→ GOAL OF THE EXERCISE
Reproduce the lines below without any change, from the first line through the line that contains "genus: Smilax", including both of those lines.

________________

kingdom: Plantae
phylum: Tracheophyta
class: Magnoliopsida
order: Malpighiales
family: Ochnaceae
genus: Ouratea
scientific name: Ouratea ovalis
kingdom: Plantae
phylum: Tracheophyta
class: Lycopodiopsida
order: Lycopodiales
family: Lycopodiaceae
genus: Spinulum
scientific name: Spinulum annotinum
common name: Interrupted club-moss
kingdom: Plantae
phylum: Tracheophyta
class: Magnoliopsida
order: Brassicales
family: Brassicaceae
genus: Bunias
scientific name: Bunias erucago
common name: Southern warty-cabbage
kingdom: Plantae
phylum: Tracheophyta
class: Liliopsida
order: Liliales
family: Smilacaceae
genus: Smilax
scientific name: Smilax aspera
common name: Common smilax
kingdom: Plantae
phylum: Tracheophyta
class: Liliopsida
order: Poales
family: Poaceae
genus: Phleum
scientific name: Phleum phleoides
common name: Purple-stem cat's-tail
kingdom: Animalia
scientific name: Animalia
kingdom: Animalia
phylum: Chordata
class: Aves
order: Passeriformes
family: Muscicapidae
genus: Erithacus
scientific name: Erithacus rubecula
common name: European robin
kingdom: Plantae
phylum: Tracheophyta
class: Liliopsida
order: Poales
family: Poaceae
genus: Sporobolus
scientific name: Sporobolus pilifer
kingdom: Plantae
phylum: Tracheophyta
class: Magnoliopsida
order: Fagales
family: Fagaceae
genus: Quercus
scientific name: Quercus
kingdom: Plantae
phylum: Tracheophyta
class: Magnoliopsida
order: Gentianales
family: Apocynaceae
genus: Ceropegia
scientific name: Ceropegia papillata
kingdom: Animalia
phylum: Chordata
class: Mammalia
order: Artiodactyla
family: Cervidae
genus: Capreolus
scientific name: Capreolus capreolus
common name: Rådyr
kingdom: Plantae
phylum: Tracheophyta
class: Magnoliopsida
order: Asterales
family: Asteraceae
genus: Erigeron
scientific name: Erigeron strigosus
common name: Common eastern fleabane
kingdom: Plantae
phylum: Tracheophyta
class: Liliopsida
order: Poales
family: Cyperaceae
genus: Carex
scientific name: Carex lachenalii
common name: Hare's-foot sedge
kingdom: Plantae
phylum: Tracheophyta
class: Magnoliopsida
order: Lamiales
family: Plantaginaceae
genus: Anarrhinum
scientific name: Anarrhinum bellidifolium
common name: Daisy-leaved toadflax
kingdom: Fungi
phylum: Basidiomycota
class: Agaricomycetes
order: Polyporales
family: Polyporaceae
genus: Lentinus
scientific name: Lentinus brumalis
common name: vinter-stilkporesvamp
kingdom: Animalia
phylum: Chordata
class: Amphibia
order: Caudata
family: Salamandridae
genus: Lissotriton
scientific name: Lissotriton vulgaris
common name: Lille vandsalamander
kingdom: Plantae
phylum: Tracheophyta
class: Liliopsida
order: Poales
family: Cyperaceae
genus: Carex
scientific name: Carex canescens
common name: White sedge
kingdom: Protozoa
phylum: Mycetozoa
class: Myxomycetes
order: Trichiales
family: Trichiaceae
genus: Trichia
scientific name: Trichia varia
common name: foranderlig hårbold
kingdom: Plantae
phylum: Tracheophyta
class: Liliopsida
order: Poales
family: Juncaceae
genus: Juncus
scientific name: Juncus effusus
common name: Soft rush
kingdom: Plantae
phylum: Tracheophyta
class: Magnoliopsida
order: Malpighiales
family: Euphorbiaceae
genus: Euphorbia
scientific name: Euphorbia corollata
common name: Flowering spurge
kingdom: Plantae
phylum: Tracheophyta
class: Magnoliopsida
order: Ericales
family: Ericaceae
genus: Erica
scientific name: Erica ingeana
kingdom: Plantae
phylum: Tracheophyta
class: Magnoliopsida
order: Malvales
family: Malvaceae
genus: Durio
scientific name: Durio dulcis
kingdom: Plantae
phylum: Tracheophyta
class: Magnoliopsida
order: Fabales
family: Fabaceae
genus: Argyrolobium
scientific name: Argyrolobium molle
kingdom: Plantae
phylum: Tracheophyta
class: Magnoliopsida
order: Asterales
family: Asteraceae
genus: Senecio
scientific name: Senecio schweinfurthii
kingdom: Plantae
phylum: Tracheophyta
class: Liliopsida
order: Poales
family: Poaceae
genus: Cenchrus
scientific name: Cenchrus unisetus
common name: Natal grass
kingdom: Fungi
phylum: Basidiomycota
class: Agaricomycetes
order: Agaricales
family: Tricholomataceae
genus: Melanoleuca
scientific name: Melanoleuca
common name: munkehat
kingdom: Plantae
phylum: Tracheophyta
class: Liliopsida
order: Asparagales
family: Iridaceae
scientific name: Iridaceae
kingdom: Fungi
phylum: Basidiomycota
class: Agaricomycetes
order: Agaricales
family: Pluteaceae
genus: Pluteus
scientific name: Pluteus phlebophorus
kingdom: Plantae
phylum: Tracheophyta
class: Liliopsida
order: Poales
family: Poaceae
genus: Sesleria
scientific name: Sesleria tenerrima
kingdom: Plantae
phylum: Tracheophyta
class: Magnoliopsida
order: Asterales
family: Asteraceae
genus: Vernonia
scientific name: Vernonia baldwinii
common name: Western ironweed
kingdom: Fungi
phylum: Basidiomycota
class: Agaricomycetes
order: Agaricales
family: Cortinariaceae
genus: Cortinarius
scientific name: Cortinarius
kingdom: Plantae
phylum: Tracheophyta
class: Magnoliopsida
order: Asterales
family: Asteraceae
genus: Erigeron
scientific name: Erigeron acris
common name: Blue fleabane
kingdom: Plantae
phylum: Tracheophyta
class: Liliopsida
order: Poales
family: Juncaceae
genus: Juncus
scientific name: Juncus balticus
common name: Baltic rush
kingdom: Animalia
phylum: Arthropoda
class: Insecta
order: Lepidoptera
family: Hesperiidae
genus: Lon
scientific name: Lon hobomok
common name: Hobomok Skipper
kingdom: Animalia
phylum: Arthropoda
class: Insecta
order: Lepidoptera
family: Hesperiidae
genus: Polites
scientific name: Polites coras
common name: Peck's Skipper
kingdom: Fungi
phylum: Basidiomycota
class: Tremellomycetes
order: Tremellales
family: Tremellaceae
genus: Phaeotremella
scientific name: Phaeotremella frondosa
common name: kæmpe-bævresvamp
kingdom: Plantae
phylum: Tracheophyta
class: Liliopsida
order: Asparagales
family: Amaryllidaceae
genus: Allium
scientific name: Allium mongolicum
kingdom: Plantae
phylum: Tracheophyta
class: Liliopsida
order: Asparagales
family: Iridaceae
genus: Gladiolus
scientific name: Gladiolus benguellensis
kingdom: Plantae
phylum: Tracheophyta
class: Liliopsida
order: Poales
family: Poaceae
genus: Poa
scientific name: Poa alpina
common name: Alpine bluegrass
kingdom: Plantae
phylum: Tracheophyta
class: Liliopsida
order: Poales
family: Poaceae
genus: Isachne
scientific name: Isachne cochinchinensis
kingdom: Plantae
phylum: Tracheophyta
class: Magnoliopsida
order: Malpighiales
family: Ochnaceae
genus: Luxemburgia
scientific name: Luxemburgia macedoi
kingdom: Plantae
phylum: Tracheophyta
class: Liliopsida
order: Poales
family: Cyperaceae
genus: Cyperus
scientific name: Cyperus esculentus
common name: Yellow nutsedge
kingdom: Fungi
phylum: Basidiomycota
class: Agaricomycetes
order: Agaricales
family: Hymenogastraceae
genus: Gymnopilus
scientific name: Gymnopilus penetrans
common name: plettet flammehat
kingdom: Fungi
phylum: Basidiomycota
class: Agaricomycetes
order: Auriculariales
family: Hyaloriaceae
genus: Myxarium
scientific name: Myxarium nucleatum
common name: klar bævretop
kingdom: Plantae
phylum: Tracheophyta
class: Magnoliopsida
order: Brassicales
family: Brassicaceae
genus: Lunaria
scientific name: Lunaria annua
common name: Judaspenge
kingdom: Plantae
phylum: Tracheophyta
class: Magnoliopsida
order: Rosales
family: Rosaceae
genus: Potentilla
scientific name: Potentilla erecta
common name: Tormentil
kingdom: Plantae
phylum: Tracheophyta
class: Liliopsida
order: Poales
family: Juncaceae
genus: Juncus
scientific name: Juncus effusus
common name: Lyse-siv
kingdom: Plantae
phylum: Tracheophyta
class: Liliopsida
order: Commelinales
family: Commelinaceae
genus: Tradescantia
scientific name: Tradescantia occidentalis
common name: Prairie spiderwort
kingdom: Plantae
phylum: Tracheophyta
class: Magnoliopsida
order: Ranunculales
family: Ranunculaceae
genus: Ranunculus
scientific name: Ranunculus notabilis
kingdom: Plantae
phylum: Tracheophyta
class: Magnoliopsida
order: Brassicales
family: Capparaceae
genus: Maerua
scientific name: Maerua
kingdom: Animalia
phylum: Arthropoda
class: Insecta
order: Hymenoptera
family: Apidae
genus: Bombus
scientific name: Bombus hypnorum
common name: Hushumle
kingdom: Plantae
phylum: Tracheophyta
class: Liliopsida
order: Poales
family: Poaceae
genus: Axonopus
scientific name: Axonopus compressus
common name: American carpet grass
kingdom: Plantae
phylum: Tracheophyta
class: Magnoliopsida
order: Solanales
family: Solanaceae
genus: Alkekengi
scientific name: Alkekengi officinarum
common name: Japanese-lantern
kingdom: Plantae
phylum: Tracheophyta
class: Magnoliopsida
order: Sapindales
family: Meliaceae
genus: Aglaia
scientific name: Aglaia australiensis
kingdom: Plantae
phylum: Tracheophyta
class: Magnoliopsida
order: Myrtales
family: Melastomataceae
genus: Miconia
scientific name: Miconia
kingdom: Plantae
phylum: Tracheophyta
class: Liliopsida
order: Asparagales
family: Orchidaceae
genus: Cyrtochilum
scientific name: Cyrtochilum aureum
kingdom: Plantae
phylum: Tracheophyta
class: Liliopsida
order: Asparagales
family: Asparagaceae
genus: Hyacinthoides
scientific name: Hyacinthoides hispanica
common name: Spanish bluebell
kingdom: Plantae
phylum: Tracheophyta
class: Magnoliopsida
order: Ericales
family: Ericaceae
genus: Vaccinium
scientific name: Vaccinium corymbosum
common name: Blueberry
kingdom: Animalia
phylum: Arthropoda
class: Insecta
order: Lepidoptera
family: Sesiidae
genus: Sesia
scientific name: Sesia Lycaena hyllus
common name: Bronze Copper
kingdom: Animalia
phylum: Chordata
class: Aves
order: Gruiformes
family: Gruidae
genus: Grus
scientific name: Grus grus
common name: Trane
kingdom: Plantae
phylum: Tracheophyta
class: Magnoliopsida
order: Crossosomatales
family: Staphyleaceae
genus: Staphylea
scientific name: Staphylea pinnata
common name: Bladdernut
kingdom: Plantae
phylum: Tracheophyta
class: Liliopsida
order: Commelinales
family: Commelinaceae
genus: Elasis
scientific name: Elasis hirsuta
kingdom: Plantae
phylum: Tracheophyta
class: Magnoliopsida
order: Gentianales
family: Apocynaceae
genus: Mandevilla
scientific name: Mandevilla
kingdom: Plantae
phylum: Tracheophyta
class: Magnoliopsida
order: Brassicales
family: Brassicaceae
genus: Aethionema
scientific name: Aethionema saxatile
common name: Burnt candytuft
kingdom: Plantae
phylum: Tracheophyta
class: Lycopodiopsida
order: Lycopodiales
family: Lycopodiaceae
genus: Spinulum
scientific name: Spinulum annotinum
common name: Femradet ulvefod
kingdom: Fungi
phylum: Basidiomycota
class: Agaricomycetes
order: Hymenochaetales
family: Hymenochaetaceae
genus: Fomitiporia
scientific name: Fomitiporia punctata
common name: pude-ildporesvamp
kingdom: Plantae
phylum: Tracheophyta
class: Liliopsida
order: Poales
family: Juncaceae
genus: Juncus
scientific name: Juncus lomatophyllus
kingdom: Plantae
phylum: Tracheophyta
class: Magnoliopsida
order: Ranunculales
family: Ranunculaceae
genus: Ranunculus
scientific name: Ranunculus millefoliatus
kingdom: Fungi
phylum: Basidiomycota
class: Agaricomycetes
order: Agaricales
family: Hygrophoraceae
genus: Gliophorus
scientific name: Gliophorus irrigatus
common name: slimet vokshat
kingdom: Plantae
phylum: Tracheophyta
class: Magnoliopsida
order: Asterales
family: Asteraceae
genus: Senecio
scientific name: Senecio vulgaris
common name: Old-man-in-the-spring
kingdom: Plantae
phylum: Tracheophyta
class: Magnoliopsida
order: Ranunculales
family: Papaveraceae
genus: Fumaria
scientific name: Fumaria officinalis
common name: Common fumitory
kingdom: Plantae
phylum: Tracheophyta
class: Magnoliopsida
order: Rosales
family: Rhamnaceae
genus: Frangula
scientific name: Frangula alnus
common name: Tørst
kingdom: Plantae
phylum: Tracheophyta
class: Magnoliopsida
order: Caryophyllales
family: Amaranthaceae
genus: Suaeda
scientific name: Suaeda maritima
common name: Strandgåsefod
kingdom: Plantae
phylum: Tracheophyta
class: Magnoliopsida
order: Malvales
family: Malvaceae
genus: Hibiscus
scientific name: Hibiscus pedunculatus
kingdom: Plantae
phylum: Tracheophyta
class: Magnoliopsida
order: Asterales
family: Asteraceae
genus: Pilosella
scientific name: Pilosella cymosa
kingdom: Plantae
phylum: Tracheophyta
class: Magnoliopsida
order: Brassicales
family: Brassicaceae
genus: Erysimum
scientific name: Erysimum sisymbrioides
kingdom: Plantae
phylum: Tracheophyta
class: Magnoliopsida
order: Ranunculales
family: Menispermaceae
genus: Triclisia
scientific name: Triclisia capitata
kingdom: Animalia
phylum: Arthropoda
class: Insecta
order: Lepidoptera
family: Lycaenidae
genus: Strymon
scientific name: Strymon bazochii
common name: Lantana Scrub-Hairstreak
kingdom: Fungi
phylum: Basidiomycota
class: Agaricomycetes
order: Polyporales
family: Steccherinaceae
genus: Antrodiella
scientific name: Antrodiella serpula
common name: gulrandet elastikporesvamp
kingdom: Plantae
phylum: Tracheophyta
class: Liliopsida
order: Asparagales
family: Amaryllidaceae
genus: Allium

________________

→ FINAL RESULT
kingdom: Plantae
phylum: Tracheophyta
class: Magnoliopsida
order: Malpighiales
family: Ochnaceae
genus: Ouratea
scientific name: Ouratea ovalis
kingdom: Plantae
phylum: Tracheophyta
class: Lycopodiopsida
order: Lycopodiales
family: Lycopodiaceae
genus: Spinulum
scientific name: Spinulum annotinum
common name: Interrupted club-moss
kingdom: Plantae
phylum: Tracheophyta
class: Magnoliopsida
order: Brassicales
family: Brassicaceae
genus: Bunias
scientific name: Bunias erucago
common name: Southern warty-cabbage
kingdom: Plantae
phylum: Tracheophyta
class: Liliopsida
order: Liliales
family: Smilacaceae
genus: Smilax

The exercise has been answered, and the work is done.